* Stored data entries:

..............................

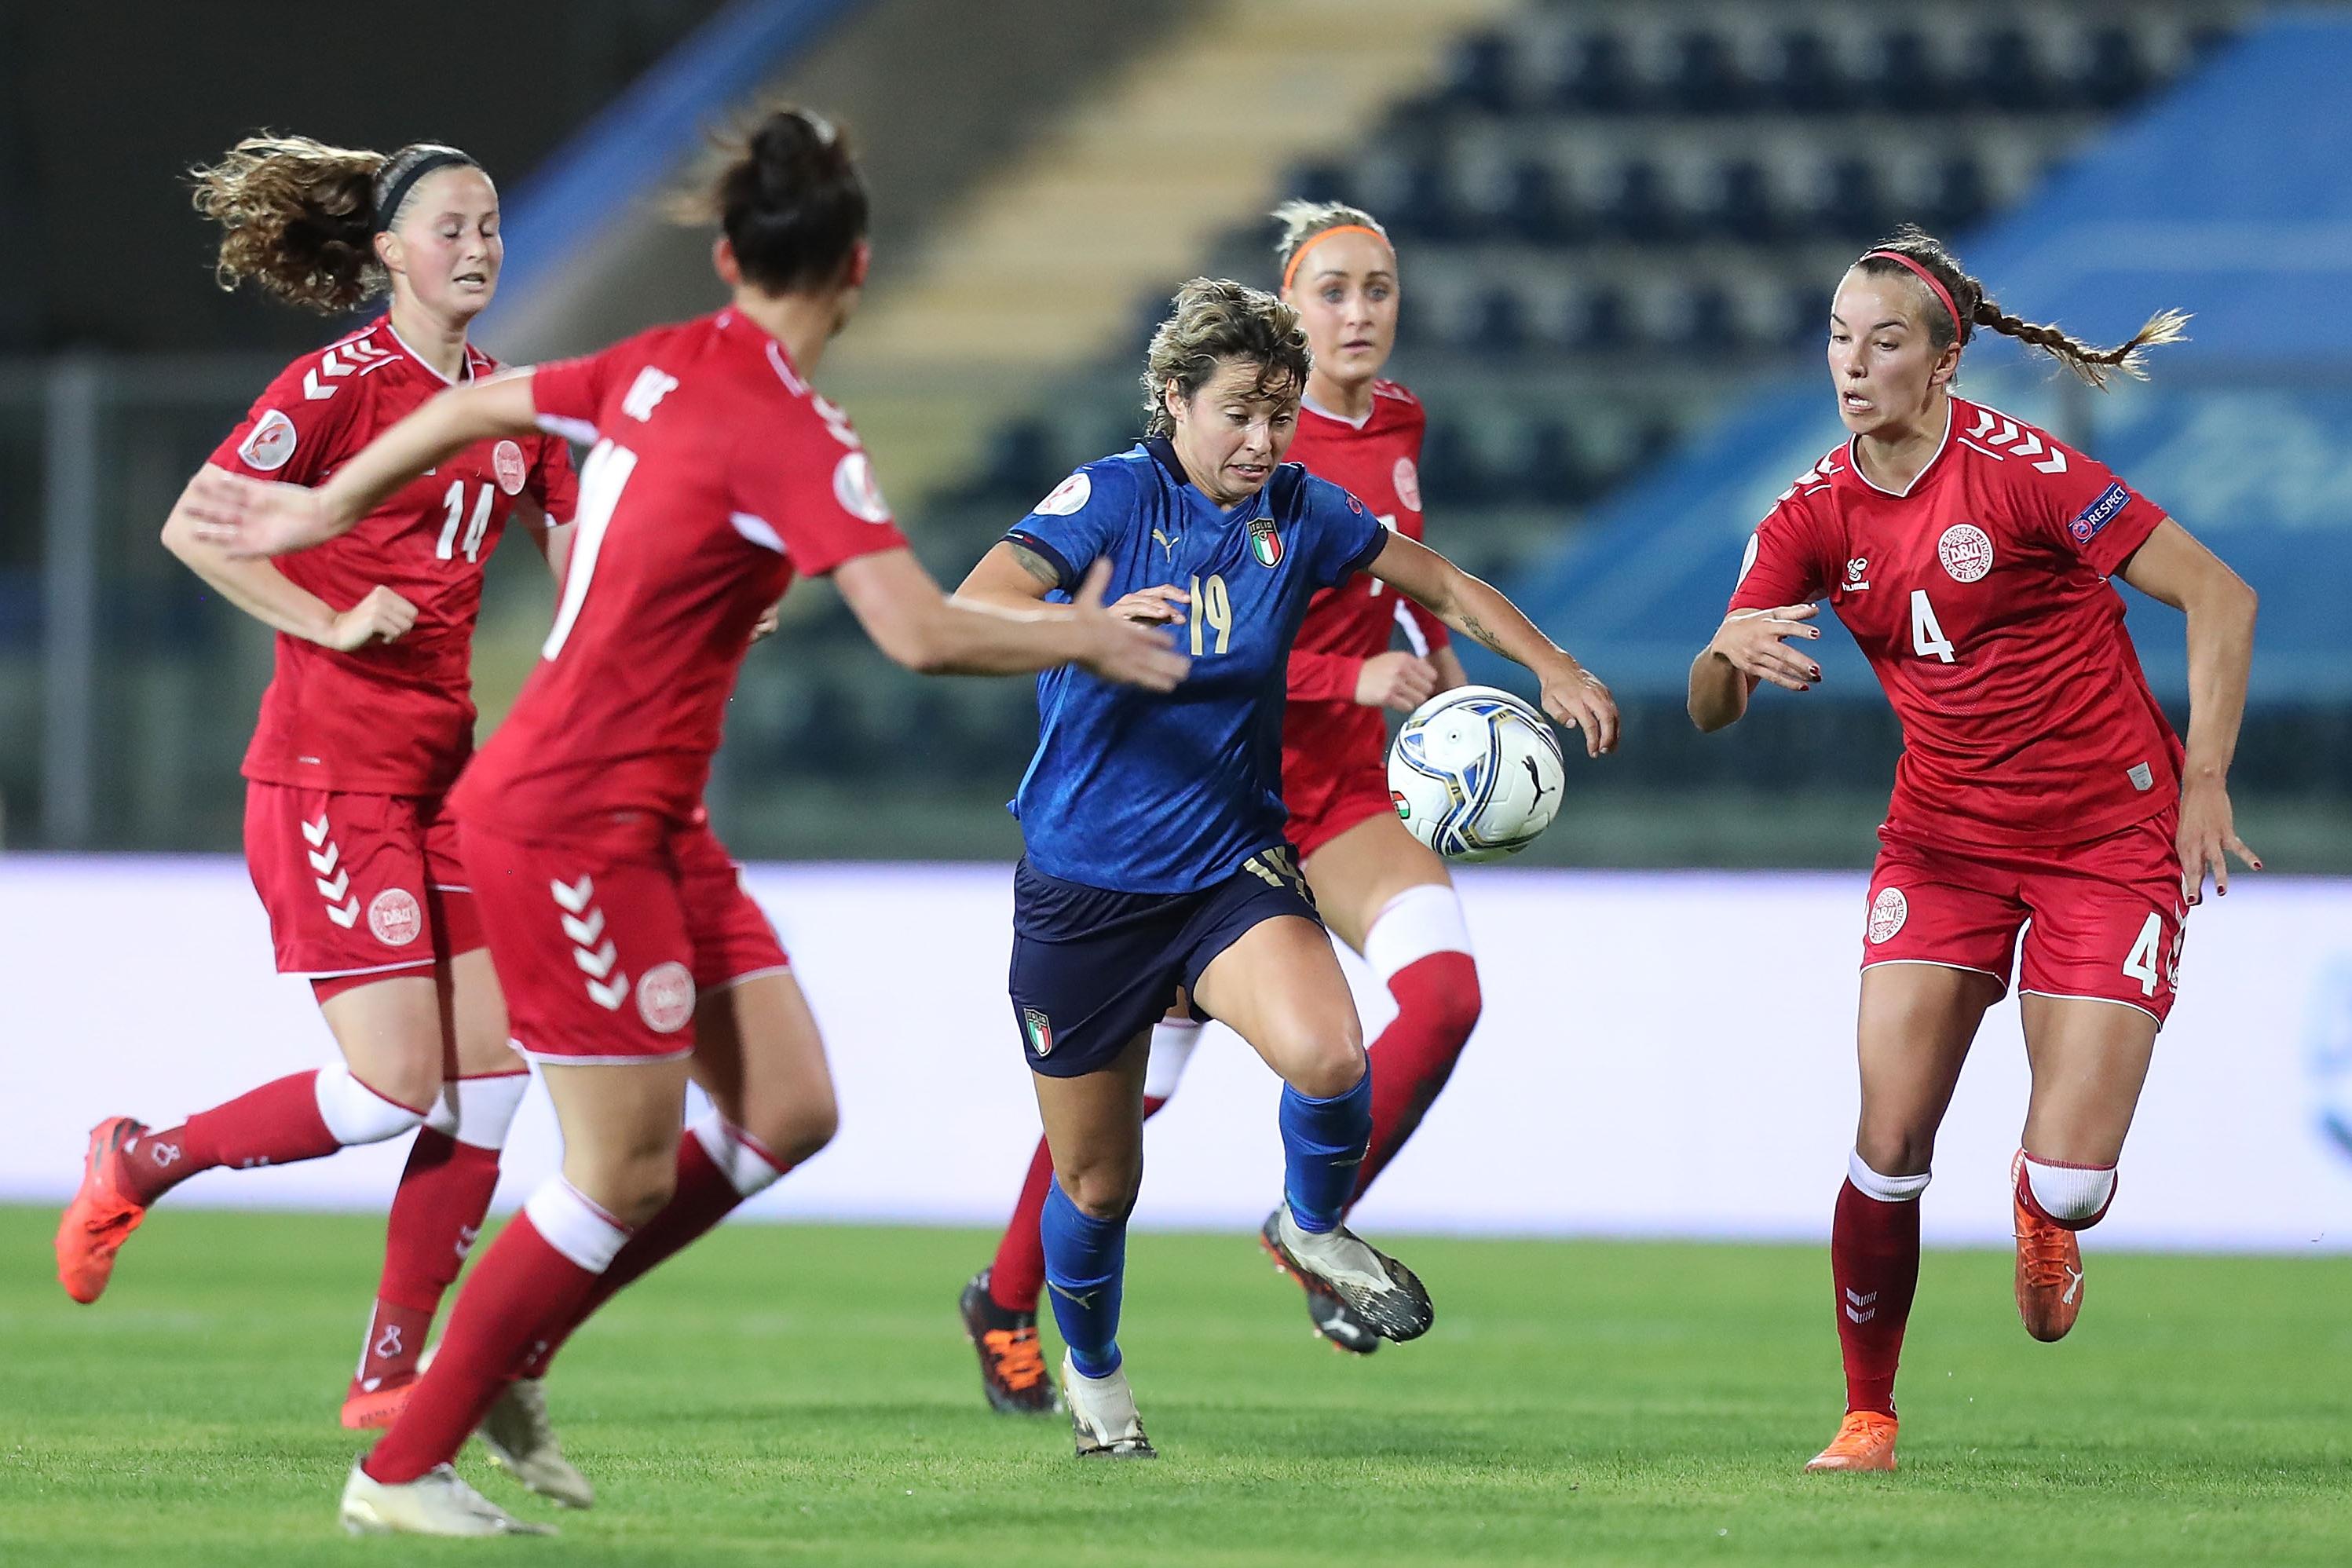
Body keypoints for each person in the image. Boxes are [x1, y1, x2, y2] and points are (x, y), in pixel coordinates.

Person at [186, 106, 1187, 1537]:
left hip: (651, 815)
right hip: (568, 817)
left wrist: (320, 507)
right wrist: (1082, 636)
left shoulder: (661, 363)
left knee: (790, 1110)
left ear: (726, 257)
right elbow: (914, 632)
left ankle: (511, 1343)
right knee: (621, 1166)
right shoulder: (794, 429)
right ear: (855, 273)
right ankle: (399, 1464)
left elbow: (483, 403)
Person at [953, 276, 1616, 1458]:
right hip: (1085, 891)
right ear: (1172, 399)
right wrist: (1082, 630)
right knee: (1098, 1184)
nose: (1263, 441)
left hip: (1226, 868)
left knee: (1331, 1049)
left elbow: (1443, 581)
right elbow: (976, 604)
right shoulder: (1110, 499)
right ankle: (1095, 1371)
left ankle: (1314, 1226)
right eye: (1238, 414)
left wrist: (1550, 667)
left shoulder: (1304, 511)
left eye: (1280, 412)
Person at [57, 133, 591, 1488]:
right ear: (386, 254)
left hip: (451, 780)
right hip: (328, 776)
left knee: (495, 1075)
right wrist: (334, 617)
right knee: (386, 1090)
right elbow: (198, 524)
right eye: (451, 227)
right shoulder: (338, 385)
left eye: (491, 226)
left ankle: (390, 1373)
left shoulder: (509, 403)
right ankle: (142, 1156)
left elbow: (580, 558)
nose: (477, 247)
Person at [1688, 226, 2259, 1474]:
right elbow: (1707, 701)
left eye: (1885, 341)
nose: (1853, 364)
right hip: (1941, 844)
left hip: (2105, 838)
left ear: (1944, 363)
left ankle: (2044, 1208)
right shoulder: (1811, 510)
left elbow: (2221, 594)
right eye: (1840, 337)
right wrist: (1725, 656)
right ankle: (1867, 1413)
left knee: (2068, 1180)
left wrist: (2202, 780)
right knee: (1888, 1138)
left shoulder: (2029, 472)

..............................

* Prompt:
Each record should be written out again exactly, though without its pictures.

* Written solution:
Body keypoints for each person in the image. Boxes are [x1, y1, x2, y2] and points are (x, y), in pixel coordinates.

Person at [186, 106, 1187, 1537]:
left hip: (651, 815)
right hip: (568, 817)
left wrist: (320, 507)
right wrist: (1082, 636)
left shoulder: (661, 363)
left knee: (790, 1110)
left ear: (726, 257)
right elbow: (914, 632)
left ankle: (511, 1343)
right knee: (621, 1166)
right shoulder: (794, 429)
right ear: (855, 273)
right ankle: (399, 1464)
left elbow: (483, 403)
Person at [953, 276, 1616, 1458]:
right hip: (1085, 891)
right ear: (1172, 399)
right wrist: (1082, 630)
right knee: (1098, 1184)
nose: (1263, 441)
left hip: (1226, 868)
left knee: (1331, 1049)
left elbow: (1443, 581)
right elbow: (976, 604)
right shoulder: (1110, 499)
right ankle: (1095, 1371)
left ankle: (1314, 1226)
right eye: (1238, 414)
left wrist: (1550, 667)
left shoulder: (1304, 511)
left eye: (1280, 412)
Person at [57, 133, 591, 1488]:
right ear: (386, 254)
left hip: (451, 780)
right hip: (328, 776)
left knee: (495, 1075)
right wrist: (334, 617)
right knee: (386, 1090)
right elbow: (198, 524)
right eye: (451, 227)
right shoulder: (338, 385)
left eye: (491, 226)
left ankle: (390, 1373)
left shoulder: (509, 403)
right ankle: (142, 1156)
left elbow: (580, 558)
nose: (477, 247)
Person at [1688, 226, 2259, 1474]:
right elbow: (1707, 701)
left eye: (1885, 341)
nose: (1853, 364)
right hip: (1941, 844)
left hip: (2105, 838)
left ear: (1944, 363)
left ankle: (2044, 1208)
right shoulder: (1811, 510)
left elbow: (2221, 594)
right eye: (1840, 337)
right wrist: (1725, 656)
right ankle: (1867, 1413)
left knee: (2068, 1180)
left wrist: (2202, 780)
right knee: (1888, 1138)
left shoulder: (2029, 472)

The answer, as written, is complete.